Dejando de lado los motivos, atengámonos a la manera correcta de llorar, entendiendo por esto un llanto que no ingrese en el escándalo, ni que insulte a la sonrisa con su paralela y torpe semejanza.

El llanto medio u ordinario consiste en una contracción general del rostro y un sonido espasmódico acompañado de lágrimas y mocos, estos últimos al final, pues el llanto se acaba en el momento en que uno se suena enérgicamente.

Para llorar, dirija la imaginación hacia usted mismo, y si esto le resulta imposible por haber contraído el hábito de creer en el mundo exterior, piense en un pato cubierto de hormigas o en esos golfos del estrecho de Magallanes en los que no entra nadie, nunca. Llegado el llanto, se tapará con decoro el rostro usando ambas manos con la palma hacia adentro.
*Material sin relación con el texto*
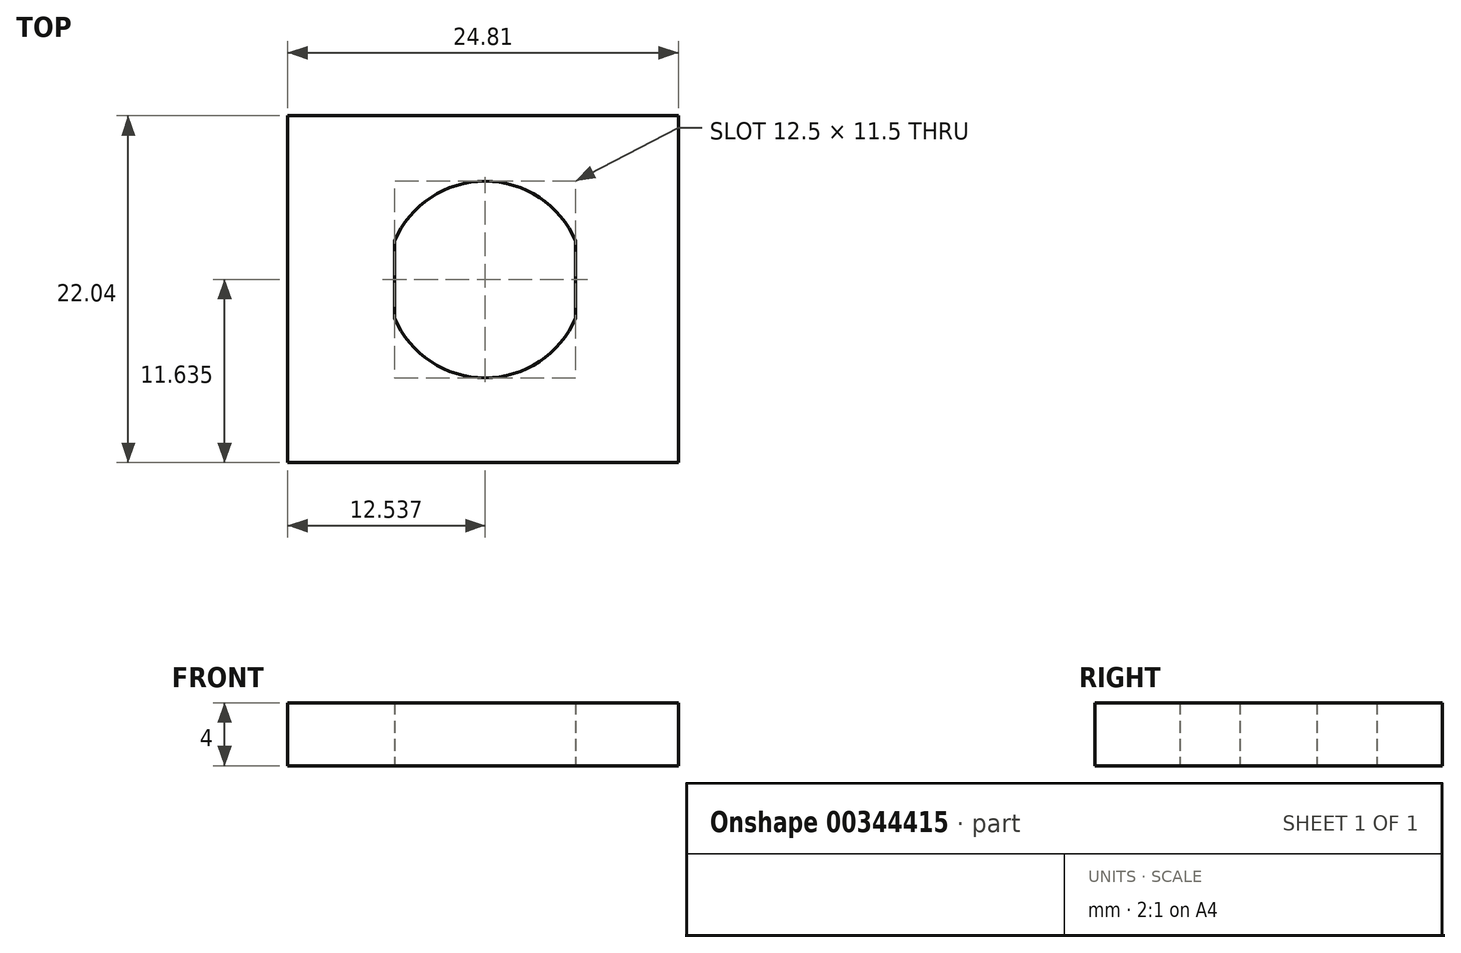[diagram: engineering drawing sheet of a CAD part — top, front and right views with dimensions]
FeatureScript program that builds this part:
annotation { "Feature Type Name" : "Feature", "Feature Type Description" : "" }
export const myFeature = defineFeature(function(context is Context, id is Id, definition is map)
    precondition{}
    {
        {
            var Q0;
            Q0=qCreatedBy(makeId("Top.planeOp"),FACE);
            var sketch = newSketch(context, id + "F0", { "sketchPlane" : qUnion([Q0])});
            skLineSegment(sketch, "E0", {"start": v(-26.65, 7.62) * mm, "end": v(-26.65, 12.51) * mm});
            skLineSegment(sketch, "E1", {"start": v(-15.15, 7.62) * mm, "end": v(-15.15, 12.51) * mm});
            skLineSegment(sketch, "E2", {"start": v(-26.65, 10.06) * mm, "end": v(-15.15, 10.06) * mm, "construction": true});
            skArc(sketch, "E3", {"start": v(-26.65, 12.51) * mm, "mid": v(-20.9, 16.31) * mm, "end": v(-15.15, 12.51) * mm});
            skArc(sketch, "E4", {"start": v(-26.65, 7.62) * mm, "mid": v(-20.9, 3.81) * mm, "end": v(-15.15, 7.62) * mm});
            skLineSegment(sketch, "E5.bottom", {"start": v(-33.44, 20.47) * mm, "end": v(-8.63, 20.47) * mm});
            skLineSegment(sketch, "E5.top", {"start": v(-33.44, -1.57) * mm, "end": v(-8.63, -1.57) * mm});
            skLineSegment(sketch, "E5.left", {"start": v(-33.44, 20.47) * mm, "end": v(-33.44, -1.57) * mm});
            skLineSegment(sketch, "E5.right", {"start": v(-8.63, 20.47) * mm, "end": v(-8.63, -1.57) * mm});
            skSolve(sketch);
        }
        {
            var Q0;
            Q0 = qSketchRegion(id + "F0", true);
            extrude(context, id + "F1", {"entities" : qUnion([Q0]), "depth" : 4 * mm});
        }
    });
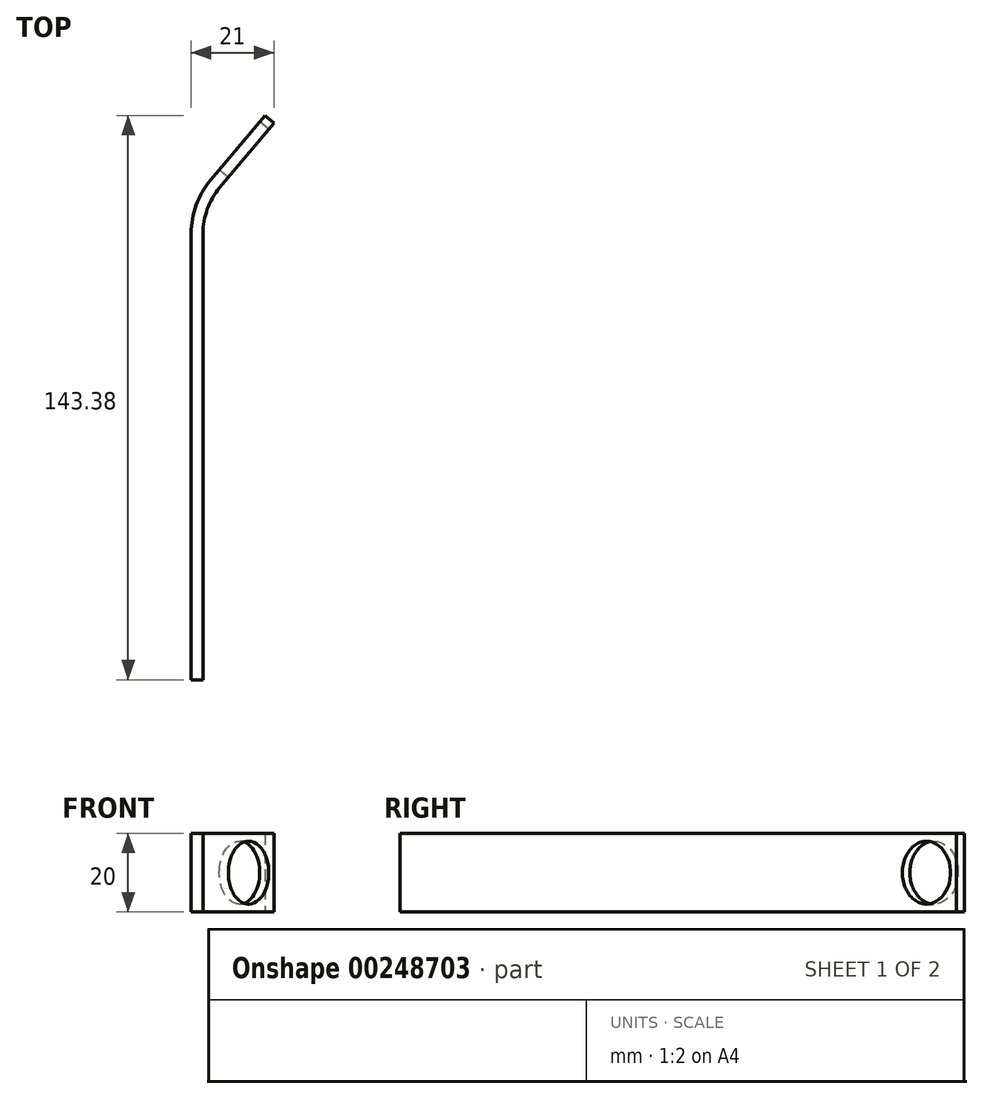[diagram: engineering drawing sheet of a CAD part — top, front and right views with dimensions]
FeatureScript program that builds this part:
annotation { "Feature Type Name" : "Feature", "Feature Type Description" : "" }
export const myFeature = defineFeature(function(context is Context, id is Id, definition is map)
    precondition{}
    {
        {
            var Q0;
            Q0=qCreatedBy(makeId("Top.planeOp"),FACE);
            var sketch = newSketch(context, id + "F0", { "sketchPlane" : qUnion([Q0])});
            skLineSegment(sketch, "E0", {"start": v(0, 0) * mm, "end": v(0, 113.45) * mm});
            skLineSegment(sketch, "E1", {"start": v(4.21, 125.02) * mm, "end": v(18, 141.45) * mm});
            skPoint(sketch, "E2.visualSharp", {"position": v(0, 120) * mm});
            skArc(sketch, "E2.filletArc", {"start": v(4.21, 125.02) * mm, "mid": v(1.09, 119.6) * mm, "end": v(0, 113.45) * mm});
            skLineSegment(sketch, "E3.0", {"start": v(1.91, 126.95) * mm, "end": v(15.7, 143.38) * mm});
            skArc(sketch, "E3.1", {"start": v(1.91, 126.95) * mm, "mid": v(-1.73, 120.63) * mm, "end": v(-3, 113.45) * mm});
            skLineSegment(sketch, "E3.2", {"start": v(-3, 0) * mm, "end": v(-3, 113.45) * mm});
            skLineSegment(sketch, "E4", {"start": v(15.7, 143.38) * mm, "end": v(18, 141.45) * mm});
            skLineSegment(sketch, "E5", {"start": v(-3, 0) * mm, "end": v(0, 0) * mm});
            skSolve(sketch);
        }
        {
            var Q0;
            Q0 = qSketchRegion(id + "F0", true);
            extrude(context, id + "F1", {"entities" : qUnion([Q0]), "depth" : 20 * mm});
        }
        {
            var Q0;
            Q0=makeQuery(id+"F1.opExtrude","SWEPT_FACE",FACE,{"disambiguationData":[OSD([sQuery(id+"F0.wireOp",EDGE,"E3.0")])]});
            var sketch = newSketch(context, id + "F2", { "sketchPlane" : qUnion([Q0])});
            skCircle(sketch, "E6", {"center": v(-109.93, 10) * mm, "radius": 8 * mm});
            skPoint(sketch, "E6.centerSnap0", {"position": v(-119.93, 10) * mm});
            skSolve(sketch);
        }
        {
            var Q0;
            Q0 = qSketchRegion(id + "F2", true);
            extrude(context, id + "F3", {"entities" : qUnion([Q0]), "operationType" : NewBodyOperationType.REMOVE, "oppositeDirection" : true, "depth" : 4 * mm});
        }
    });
Los niños llorarán con la manga del saco contra la cara, y de preferencia en un rincón del cuarto. Duración media del llanto, tres minutos.

Julio Cortázar (Bruselas, Bélgica, 26 de agosto de 1914-París, Francia, 12 de febrero de 1984) fue un escritor, traductor e intelectual argentino nacido en Bélgica.

Se le considera uno de los autores más innovadores y originales de su tiempo, maestro del relato corto, la prosa poética y la narración breve en general, y creador de importantes novelas que inauguraron una nueva forma de hacer literatura en el mundo hispano, rompiendo los moldes clásicos mediante narraciones que escapan de la linealidad temporal. Debido a que los contenidos de su obra transitan en la frontera entre lo real y lo fantástico, suele ser puesto en relación con el realismo mágico e incluso con el surrealismo.